ORDER GRANTING MOTION TO DISMISS
Petitioner Norbert Sturdevant, a member of the Menominee Indian Tribe who is currently
serving a federal sentence at the United States Penitentiary in Marion, Illinois, filed a petition for a
writ of habeas corpus pursuant to the Indian Civil Rights Act (ICRA), 25 U.S.C. § 1303. Petitioner
claims his rights under federal and tribal law were violated when the Menominee Tribal Court failed
to provide him with a speedy trial on tribal charges instituted in 2007. Respondent has moved to
dismiss the petition on several grounds, including that the action is moot because the tribal charges
have been dismissed with prejudice. For the reasons below, the motion will be granted.
On April 27, 2007, the Menominee Indian Tribe of Wisconsin filed a criminal complaint
charging Petitioner with five violations of Menominee tribal law. A bench warrant was issued when
Petitioner failed to appear in tribal court. Around April 2, 2008, Petitioner was arrested on the
Menominee Indian Reservation for assaulting a federal officer in violation of 28 U.S.C. § 111.

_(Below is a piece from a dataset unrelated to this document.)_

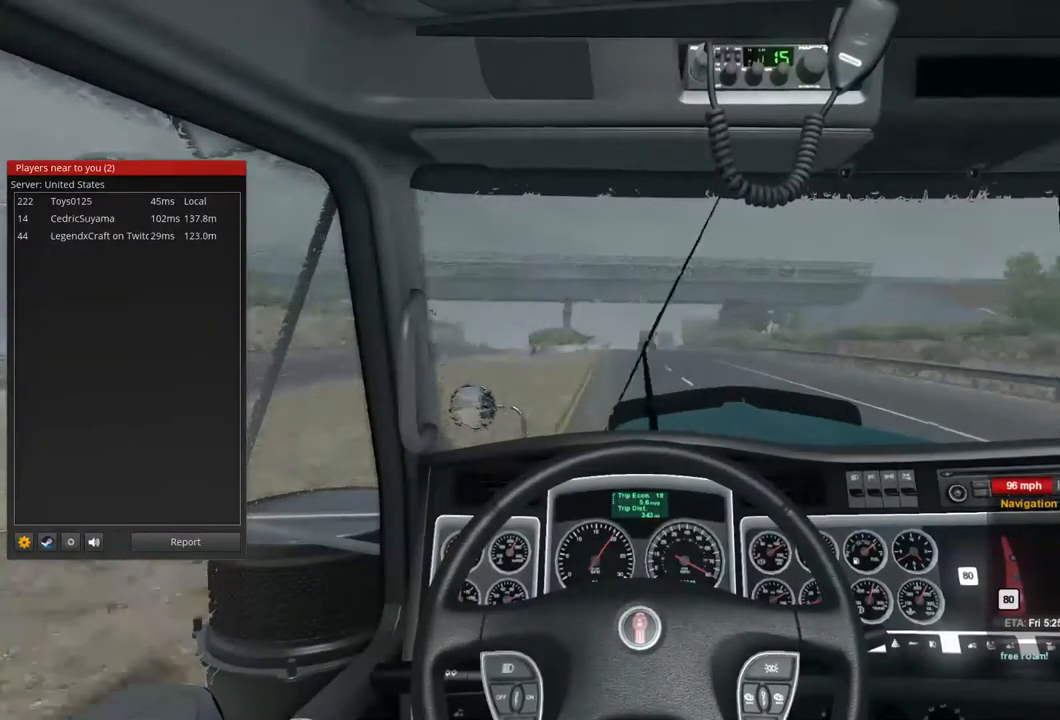
{"buttons": ["R2"], "left_stick": "center", "right_stick": "center", "events": []}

Petitioner was ultimately convicted in this Court and sentenced to eight years incarceration and three
years supervised release. Petitioner claims he only learned of the tribal charges after entering federal
custody and he claims he then made several requests to the Tribal Court for a speedy trial, but the
Tribe failed to respond.
The right to a speedy trial is guaranteed under federal law as well as the ICRA, 25 U.S.C.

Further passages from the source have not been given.